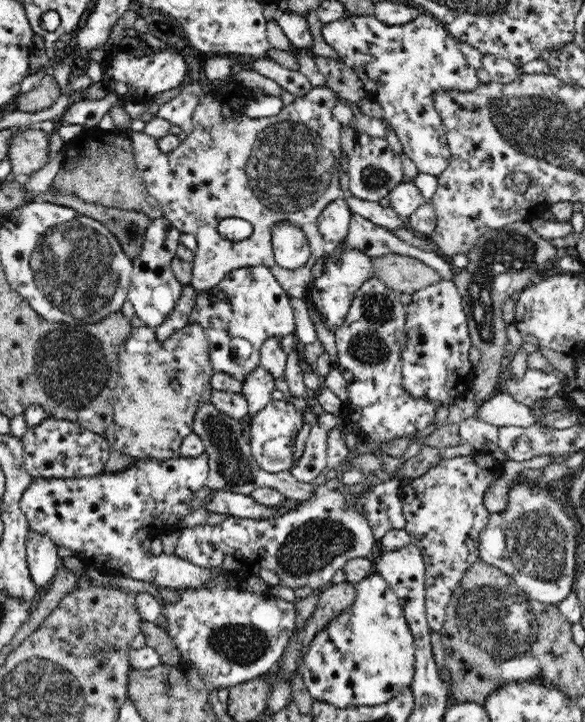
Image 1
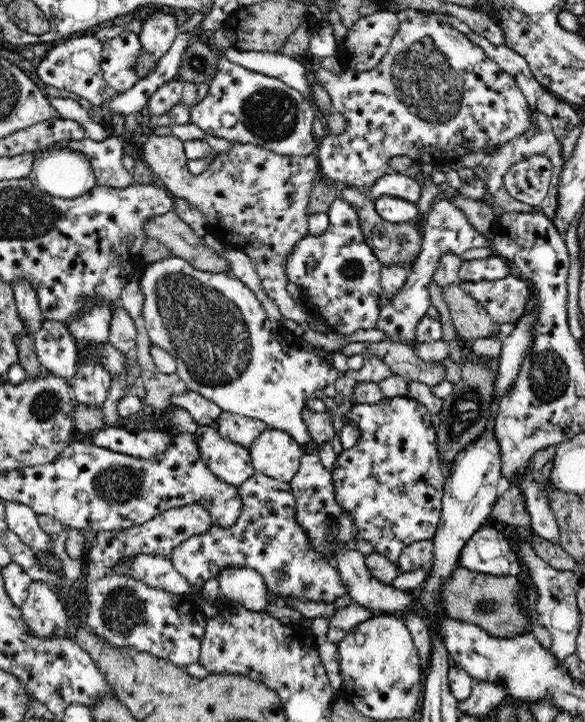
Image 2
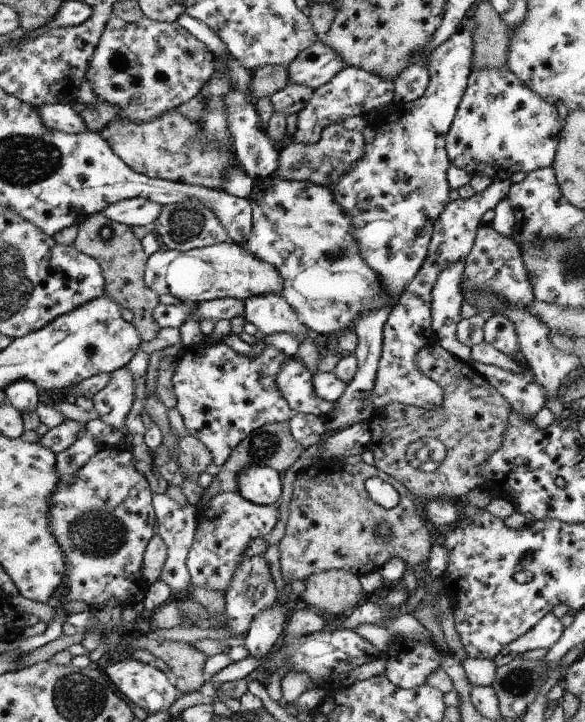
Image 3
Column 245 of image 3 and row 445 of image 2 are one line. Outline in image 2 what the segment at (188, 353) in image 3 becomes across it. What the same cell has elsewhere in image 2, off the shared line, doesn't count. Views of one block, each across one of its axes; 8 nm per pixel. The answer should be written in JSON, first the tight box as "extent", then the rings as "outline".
{"extent":[330,398,450,564],"outline":[[[410,398],[385,399],[379,404],[357,404],[347,418],[362,427],[362,440],[351,449],[335,454],[330,470],[336,501],[350,511],[360,538],[366,539],[382,556],[398,564],[402,549],[411,542],[432,539],[438,530],[442,514],[443,490],[450,474],[450,464],[439,463],[436,431],[432,425],[431,413],[417,401]]]}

### WHAT IS NEEDED
Copy each entry exactly as written. Pictures do not belong in the copy.

### RESULT BELOW
Image 1
Image 2
Image 3
Column 245 of image 3 and row 445 of image 2 are one line. Outline in image 2 what the segment at (188, 353) in image 3 becomes across it. What the same cell has elsewhere in image 2, off the shared line, doesn't count. Views of one block, each across one of its axes; 8 nm per pixel. The answer should be written in JSON, first the tight box as "extent", then the rings as "outline".
{"extent":[330,398,450,564],"outline":[[[410,398],[385,399],[379,404],[357,404],[347,418],[362,427],[362,440],[351,449],[335,454],[330,470],[336,501],[350,511],[360,538],[366,539],[382,556],[398,564],[402,549],[411,542],[432,539],[438,530],[442,514],[443,490],[450,474],[450,464],[439,463],[436,431],[432,425],[431,413],[417,401]]]}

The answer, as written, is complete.